After losing her job, the 52-year-old mother experienced first-hand the challenges of re-entering a workforce changed dramatically by advances in technology.
“I am one of the people who is very behind when it comes to talking about technology,” said Ramos. “Most jobs require some basic computer knowledge – but how can you become good at that if you don’t even have the internet at home?”
Ramos said she chose to take advantage of the workshops because she hoped to gain skills that would make her more versatile for the current job market. “I know that technology is very important for my kids and for myself,” she said. “I want my family to walk towards technology.”
Lack of Diversity is a Challenge in Tech Industry
While recent data shows that just 3 percent of tech workers are Latino, the lack of diversity in the industry was another issue that those behind the event hoped to address.
“Many Latino youths don’t know that this field is attainable to them,” said Google’s Social Responsibility Regional Manager Hector Mujica, adding that by leading the way in publishing its diversity numbers, the company is already working towards shifting that gap.
“We want people to hold us accountable in changing those numbers. We are taking a lot of proactive steps community outreach efforts to start educating kids about tech and the possible careers they could have.”
One of these steps includes Google’s CS First initiative, a free program that aims to introduce children to computer science.

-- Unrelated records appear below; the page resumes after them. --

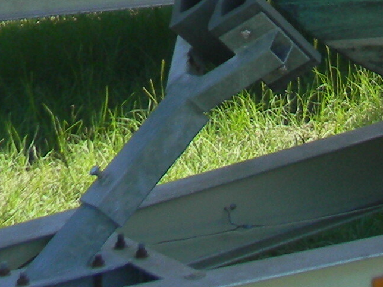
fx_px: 1571
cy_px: -272
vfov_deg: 9.8
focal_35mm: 142
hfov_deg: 12.2
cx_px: 784
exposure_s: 1/276
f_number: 3.5
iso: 80
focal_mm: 5
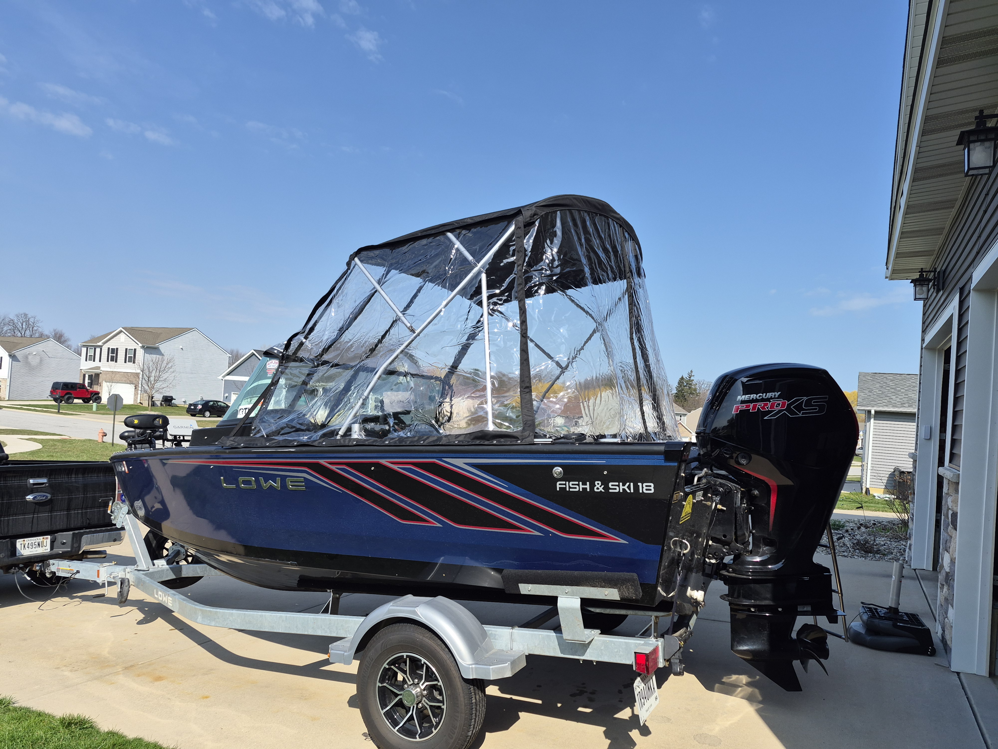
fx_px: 663
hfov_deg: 73.9
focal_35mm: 23
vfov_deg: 58.9
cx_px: 499
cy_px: 374
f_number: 1.8
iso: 80
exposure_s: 1/5056
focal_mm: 5.4
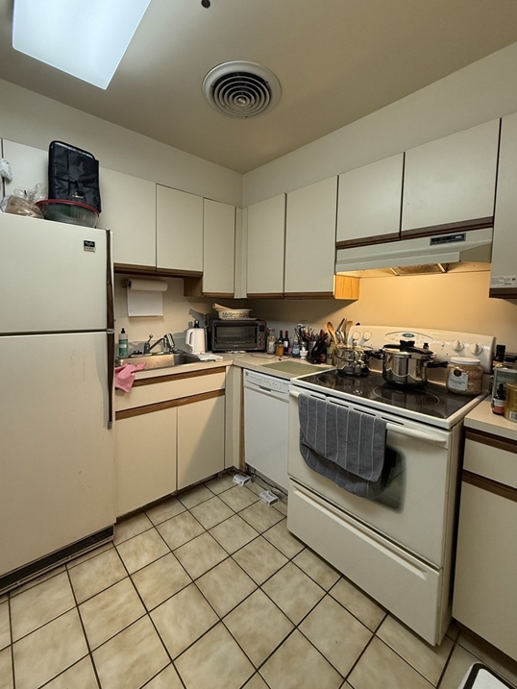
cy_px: 325
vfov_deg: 98.1
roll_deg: -1.6
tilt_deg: -3.4
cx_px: 247
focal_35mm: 15
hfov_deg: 81.7
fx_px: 299
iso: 250
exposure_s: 1/60
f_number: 2.2
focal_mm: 2.22
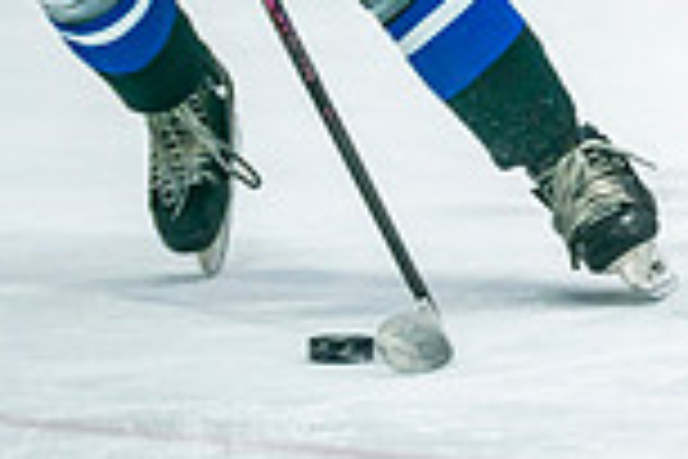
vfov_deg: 1.4
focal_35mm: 988
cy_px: -124
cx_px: 1291
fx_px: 18880
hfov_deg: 2.1
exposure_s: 1/640
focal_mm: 200
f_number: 2.8
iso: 400
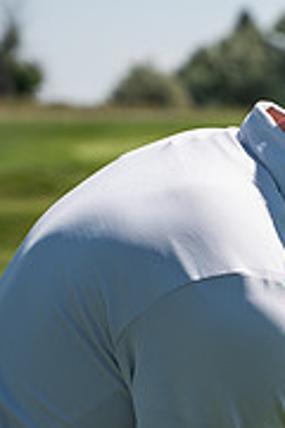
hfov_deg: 6.0
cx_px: 534
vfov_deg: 9.1
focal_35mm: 225
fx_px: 2672
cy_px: 307
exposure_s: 1/1250
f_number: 4
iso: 160
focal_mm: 70
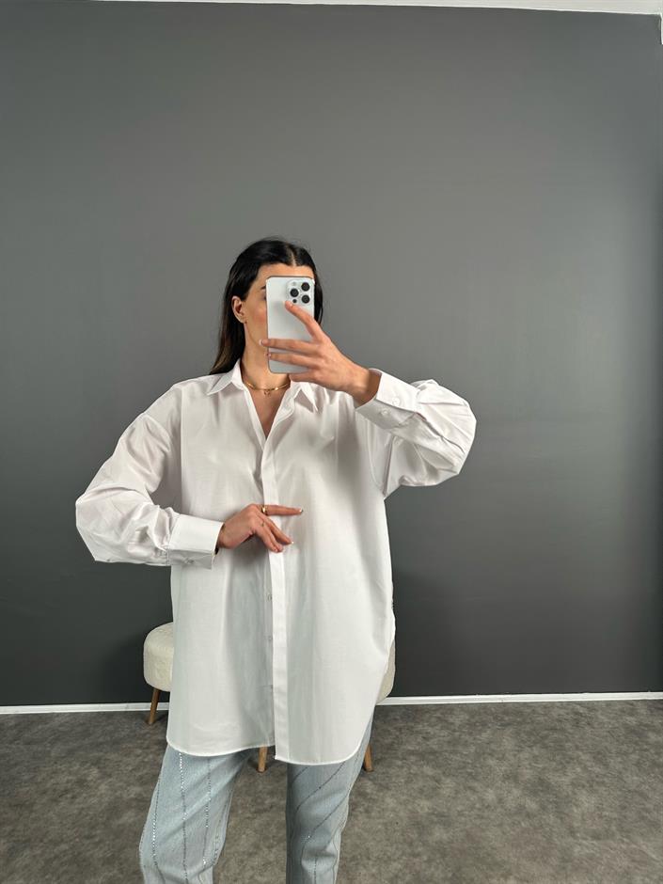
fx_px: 613
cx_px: 332
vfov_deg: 71.6
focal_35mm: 24
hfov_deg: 56.8
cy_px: 442
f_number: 1.78
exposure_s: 1/121
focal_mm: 6.86
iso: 125
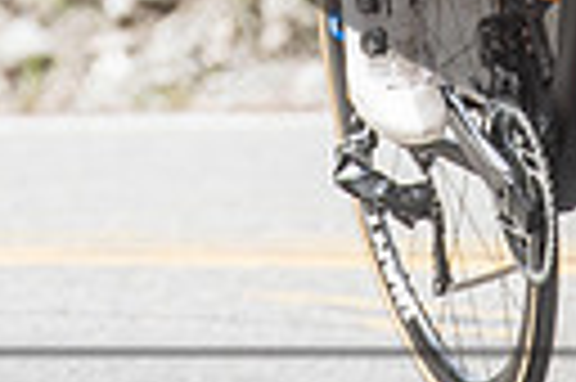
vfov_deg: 1.3
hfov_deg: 2.0
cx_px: 455
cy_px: -472
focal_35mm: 1016
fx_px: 16235
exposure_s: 1/1000
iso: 400
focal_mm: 200
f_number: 5.6
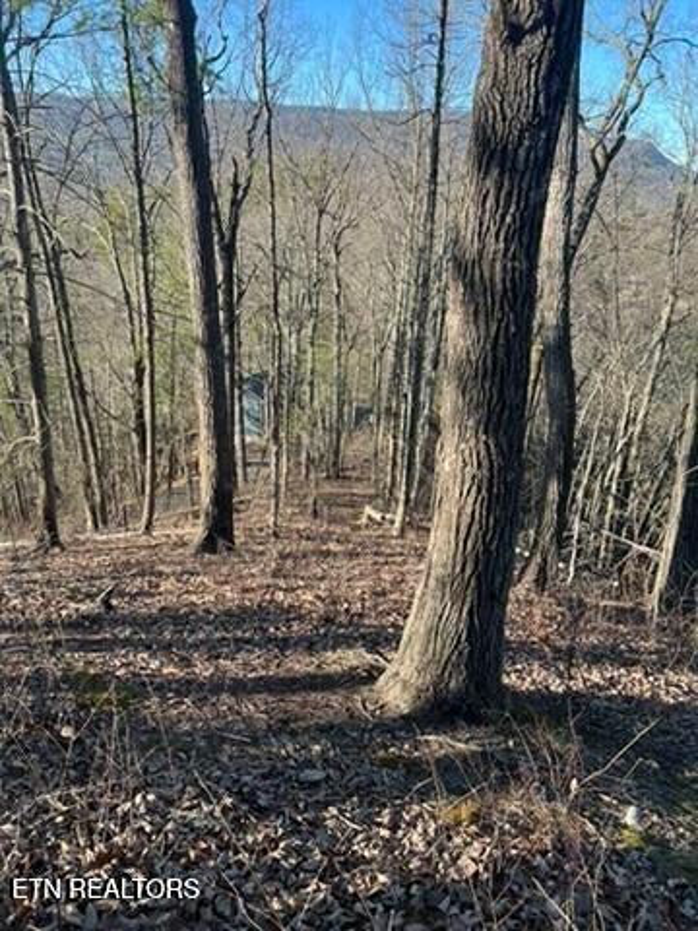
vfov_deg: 67.3
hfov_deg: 53.1
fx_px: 699
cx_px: 349
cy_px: 466
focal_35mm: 26
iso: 50
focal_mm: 5.7
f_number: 1.5
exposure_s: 1/696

In a room called the “Google Lab,” CS First instructor Dante Alvarado Leon showed school-aged children the basics of coding – and almost every seat was filled as the young group learned how to design and digitally mobilize a submarine using Scratch, an online multimedia authoring program.

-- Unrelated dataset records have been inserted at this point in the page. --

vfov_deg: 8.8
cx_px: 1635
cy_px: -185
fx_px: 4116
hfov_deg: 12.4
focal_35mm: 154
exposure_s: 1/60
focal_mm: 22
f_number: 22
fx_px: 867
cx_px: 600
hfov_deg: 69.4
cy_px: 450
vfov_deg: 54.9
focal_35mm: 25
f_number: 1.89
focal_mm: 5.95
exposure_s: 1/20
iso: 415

“We want to build the kids’ enthusiasm around tech while providing them with an opportunity to consider pursuing a career in tech in the future,” said Alvarado Leon. “Our test is to climb a tree, but we are all different animals. We don’t all have the same resources.”
When 17-year-old Mari had problems making her digital submarine move, Alvarado Leon helped her rewrite the code.
“What I’m learning about coding is that you always have to do layers. One thing above the other to make it work,” said Mari. “Once you get it, it’s not that difficult.”
Early exposure, explained Mujica, is often times the only thing that sets applicants apart in the highly competitive industry.
“If you can’t see it, you can’t be it,” he said. “We want to plant seeds early on and expose kids to coding and computer science – that’s something that’s traditionally been lacking in the Latino community and a reason why we don’t have that pipe line for minorities in tech.”
As the workshops concluded, a panel of four tech workers shared their experiences in the industry with a room of Mission families, hoping to show young Mission Techies and others that these careers are also available to them – regardless of culture and gender.
“Don’t be afraid to put yourself out there because you look or have a different background than everybody else,” said panelist Kamilah Taylor, a software engineer at LinkedIn. “Being different is your best asset, and it will also set you apart from everybody else.”